The Patriots won their first Super Bowl championship in 2001, and their success hasn’t stopped since. They’re set to play in their seventh Super Bowl under Belichick next Sunday in Houston against the Atlanta Falcons.
So how have the Patriots managed 16 winning seasons, 14 AFC East titles, 14 playoff berths, seven AFC championships and four Super Bowl wins under Belichick?
First, having Brady certainly doesn’t hurt. He’s perhaps the greatest quarterback in NFL history, and Belichick’s decision to stick with Brady even after Drew Bledsoe regained his health in 2001 has had league-altering ramifications. The most successful NFL franchises through time have successful quarterbacks.
It also helps that the Patriots get Brady at a discount year after year, allowing the team to invest heavily in other positions. That comes from Belichick’s ability to motivate his players. The Patriots have adopted a team-first mentality since Belichick was hired. And when players stray from that team-first mentality, they’re shipped out of town. Linebacker Jamie Collins, for example, was traded to the Cleveland Browns this season.
Belichick, year after year, convinces his players that winning trumps personal achievements. That’s not easy when players are competing for contracts on top of wins.
Belichick also has been willing to adapt with the times and be a harbinger for change. He noticed shortly after taking over the Patriots that fewer and fewer teams were running a 3-4 defensive alignment. He realized he could find players such as nose tackles and pass-rushing outside linebackers at a discount because teams weren’t running that system anymore. And when teams began changing from a 4-3 to a 3-4, Belichick was willing to switch back. Now the Patriots run a hybrid system and can bring in any number of different athletes.
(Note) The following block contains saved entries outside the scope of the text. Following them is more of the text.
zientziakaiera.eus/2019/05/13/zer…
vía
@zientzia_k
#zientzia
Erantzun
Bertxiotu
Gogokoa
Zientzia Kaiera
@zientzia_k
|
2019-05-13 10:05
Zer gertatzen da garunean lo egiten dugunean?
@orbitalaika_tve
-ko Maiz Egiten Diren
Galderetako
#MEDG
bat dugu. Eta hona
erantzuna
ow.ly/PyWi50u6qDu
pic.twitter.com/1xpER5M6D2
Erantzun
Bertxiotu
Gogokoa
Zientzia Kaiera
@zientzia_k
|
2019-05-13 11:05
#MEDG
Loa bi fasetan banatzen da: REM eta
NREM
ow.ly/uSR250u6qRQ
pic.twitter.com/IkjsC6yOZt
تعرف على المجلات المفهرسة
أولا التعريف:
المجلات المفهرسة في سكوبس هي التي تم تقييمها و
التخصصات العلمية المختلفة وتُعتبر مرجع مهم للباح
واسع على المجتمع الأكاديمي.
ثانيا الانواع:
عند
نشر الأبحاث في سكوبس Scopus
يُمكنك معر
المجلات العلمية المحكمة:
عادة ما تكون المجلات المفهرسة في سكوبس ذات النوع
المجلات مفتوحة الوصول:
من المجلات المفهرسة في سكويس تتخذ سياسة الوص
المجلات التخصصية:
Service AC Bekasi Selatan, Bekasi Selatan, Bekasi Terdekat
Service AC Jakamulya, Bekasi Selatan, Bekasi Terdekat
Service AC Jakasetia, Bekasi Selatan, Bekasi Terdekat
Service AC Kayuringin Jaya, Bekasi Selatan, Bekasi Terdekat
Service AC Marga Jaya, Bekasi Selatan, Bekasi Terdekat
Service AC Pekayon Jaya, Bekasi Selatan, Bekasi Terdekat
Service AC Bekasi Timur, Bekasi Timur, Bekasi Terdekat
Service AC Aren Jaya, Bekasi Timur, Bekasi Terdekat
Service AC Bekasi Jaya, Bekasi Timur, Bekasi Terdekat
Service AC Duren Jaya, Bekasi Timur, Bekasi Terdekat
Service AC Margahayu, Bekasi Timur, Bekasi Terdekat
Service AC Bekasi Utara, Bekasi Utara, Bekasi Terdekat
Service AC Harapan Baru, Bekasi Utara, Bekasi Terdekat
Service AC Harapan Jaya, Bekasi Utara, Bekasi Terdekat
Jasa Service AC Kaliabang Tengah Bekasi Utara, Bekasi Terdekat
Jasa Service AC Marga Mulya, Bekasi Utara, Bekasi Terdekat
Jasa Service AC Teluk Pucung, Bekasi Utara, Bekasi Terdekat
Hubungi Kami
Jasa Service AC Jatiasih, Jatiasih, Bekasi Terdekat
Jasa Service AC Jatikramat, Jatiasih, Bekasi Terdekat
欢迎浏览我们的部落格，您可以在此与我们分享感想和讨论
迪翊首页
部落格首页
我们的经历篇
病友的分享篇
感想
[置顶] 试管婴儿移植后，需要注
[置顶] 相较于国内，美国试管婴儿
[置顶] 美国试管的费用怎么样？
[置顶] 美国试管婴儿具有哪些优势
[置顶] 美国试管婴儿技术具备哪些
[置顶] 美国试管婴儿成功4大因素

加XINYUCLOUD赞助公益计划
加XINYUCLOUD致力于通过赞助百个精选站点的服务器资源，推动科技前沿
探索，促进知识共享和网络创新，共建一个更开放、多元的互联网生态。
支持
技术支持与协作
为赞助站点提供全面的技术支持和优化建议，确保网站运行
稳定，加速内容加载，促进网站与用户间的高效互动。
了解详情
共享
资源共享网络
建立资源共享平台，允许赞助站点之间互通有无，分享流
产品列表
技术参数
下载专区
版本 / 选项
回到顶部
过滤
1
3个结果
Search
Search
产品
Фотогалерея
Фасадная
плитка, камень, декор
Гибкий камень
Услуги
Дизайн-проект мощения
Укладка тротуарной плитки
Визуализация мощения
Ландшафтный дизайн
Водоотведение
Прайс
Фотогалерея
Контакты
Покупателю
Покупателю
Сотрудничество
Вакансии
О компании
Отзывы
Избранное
Continuity has helped, too, as Belichick possesses a knack for finding coaching and personnel talent early. Patriots defensive coordinator Matt Patricia and director of player personnel Nick Caserio have been around since 2004 and 2001, respectively, and offensive coordinator Josh McDaniels returned to New England in 2012 after a two-year stint in Denver. The Patriots’ offensive, defensive and scouting systems don’t change. They just evolve.
Finally, it helps that Belichick has final say in all football matters. Kraft took another chance by allowing Belichick to be his own GM back in 2000.
Belichick arguably is the greatest NFL coach of all time, and he’s among the best GMs in football history, too. He found success early, and the organization has only become stronger year after year.